Saturn shines at magnitude 0.7, still easy to pick out with the naked eye. Through a telescope, its disk stretches 17” across, its rings some 39” from end to end. Those rings are tilted just 0.8° to our line of sight, appearing close to edge on. The planet’s brightest moon, Titan, lies just over 2’ west of the center of the planet. Far to the east, Lapetus, Saturn’s unique two-toned moon named after Greek myth, is at its faintest (12th magnitude) nearly 8.5’ away. Closer to the ringed planet are 10th-magnitude Tethys, Rhea, and Dione. These three moons cluster close to each other on Saturn’s western side tonight, inside the orbit of Titan.

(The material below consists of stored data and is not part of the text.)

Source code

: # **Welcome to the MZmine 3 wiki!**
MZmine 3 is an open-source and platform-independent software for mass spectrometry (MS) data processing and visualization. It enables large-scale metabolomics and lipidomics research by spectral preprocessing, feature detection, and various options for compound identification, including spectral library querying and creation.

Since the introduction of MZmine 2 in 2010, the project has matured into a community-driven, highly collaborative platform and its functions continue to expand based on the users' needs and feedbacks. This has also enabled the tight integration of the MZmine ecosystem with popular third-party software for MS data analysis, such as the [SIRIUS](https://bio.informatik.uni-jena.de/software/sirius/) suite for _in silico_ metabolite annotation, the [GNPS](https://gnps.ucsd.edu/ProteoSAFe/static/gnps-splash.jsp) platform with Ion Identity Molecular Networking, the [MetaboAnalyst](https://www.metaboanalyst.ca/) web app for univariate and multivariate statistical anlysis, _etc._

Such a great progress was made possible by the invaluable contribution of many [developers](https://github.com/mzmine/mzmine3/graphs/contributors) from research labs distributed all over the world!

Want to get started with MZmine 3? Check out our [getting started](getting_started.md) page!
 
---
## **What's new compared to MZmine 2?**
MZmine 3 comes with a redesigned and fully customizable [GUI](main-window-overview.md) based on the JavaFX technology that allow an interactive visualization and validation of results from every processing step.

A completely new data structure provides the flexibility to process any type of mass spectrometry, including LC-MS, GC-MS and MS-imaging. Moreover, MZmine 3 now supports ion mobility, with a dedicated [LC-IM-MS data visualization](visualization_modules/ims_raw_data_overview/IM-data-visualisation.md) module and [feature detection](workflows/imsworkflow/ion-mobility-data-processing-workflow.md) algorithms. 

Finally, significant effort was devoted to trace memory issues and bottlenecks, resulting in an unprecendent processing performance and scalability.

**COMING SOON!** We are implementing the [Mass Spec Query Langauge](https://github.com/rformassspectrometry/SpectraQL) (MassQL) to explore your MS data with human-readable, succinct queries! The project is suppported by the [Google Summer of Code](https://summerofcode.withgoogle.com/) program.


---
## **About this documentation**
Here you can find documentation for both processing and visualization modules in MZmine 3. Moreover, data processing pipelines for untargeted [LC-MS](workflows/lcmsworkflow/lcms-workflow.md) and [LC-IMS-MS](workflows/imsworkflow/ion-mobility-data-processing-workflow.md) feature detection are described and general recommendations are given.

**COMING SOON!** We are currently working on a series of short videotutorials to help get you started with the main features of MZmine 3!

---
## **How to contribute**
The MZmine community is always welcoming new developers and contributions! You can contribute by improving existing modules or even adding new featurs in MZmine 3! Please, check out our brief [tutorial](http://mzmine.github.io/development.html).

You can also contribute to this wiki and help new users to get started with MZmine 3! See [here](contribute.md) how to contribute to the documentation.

Drop your gaze far below Saturn toward the horizon to locate a similarly bright light, only about 13° high. This is magnitude 1.2 Fomalhaut, the brightest star in Piscis Austrinus the Southern Fish. This star is famous for the large, dusty disk of planet-forming material around it. Several years ago, astronomers found what they believed was a young planet orbiting within the disk, which they named Fomalhaut b. In 2014, after 10

years of observations, it disappeared from view. Astronomers ultimately determined Fomalhaut b likely hadn’t been a planet at all, but a collection of debris from the previous smash-up of protoplanetary pieces within the disk. As that debris cloud expanded and spread out, it faded until it was no longer detectable from Earth.